Based in Plano, Texas, Aimbridge Hospitality operates over 1,200 hotels in all 50 states and more than 20 countries. The company is owned by private equity firm Advent International, which has $94 billion under management. Aimbridge operates the Pasadena Hilton on behalf of the hotel’s owner, AXA Investment Managers, a Paris-based corporation that has $918 billion under management. AXA Investment Managers’ CEO Thomas Buberl made $6.5 million in 2023 – an increase of 23% over the previous year and 50% above the industry average.
Earlier this year, Local 11 launched a boycott of the controversial hotel operator, which they have dubbed “Shambridge.”
Over the last few months, three women at Aimbridge’s Sheraton Park Anaheim have come forward alleging they experienced harassment and verbal abuse at work and filed pending complaints with the California Civil Rights Department.
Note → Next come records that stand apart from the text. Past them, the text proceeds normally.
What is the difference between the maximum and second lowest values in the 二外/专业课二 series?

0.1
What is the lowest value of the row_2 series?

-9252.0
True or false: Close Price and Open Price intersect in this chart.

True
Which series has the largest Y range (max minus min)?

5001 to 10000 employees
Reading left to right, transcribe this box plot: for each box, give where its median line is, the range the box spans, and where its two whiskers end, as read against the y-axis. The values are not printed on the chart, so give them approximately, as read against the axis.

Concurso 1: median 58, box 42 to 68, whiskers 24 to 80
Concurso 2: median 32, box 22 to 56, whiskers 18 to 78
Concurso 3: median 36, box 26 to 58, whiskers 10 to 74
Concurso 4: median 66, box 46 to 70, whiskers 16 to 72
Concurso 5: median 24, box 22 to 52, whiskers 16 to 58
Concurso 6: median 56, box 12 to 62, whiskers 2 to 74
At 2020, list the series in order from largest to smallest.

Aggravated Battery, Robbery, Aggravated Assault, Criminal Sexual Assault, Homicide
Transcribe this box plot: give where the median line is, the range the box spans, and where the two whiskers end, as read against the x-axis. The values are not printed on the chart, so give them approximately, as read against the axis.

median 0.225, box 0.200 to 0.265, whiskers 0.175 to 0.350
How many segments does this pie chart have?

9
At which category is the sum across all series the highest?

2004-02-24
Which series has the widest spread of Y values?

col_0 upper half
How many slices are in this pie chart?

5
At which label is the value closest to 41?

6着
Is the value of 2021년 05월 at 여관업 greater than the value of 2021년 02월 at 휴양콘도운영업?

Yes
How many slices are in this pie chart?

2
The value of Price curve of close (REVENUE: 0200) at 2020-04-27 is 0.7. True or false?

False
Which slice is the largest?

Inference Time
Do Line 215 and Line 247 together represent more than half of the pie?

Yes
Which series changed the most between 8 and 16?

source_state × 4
Local 11 also pressed the company to adopt a series of specific collective bargaining proposals to address and prevent the sexual harassment of its members at Aimbridge-operated hotels.
A group of more than fifty prominent Californians, including Lieutenant Governor of California Eleni Kounalakis, State Senator Maria Elena Durazo, Dolores Huerta (co-founder of the United Farm Workers union), and the mayors of several cities, recently sent a letter to Aimbridge’s CEO Craig Smith, pressing the company to take specific steps to address the issue, including appointing an ombudsperson to provide an independent assessment of the company’s practices, recommend systemic reforms, and ensure complete and appropriate remediation in particular cases.
Peter Dreier, a longtime Pasadena resident, is a professor at Occidental College.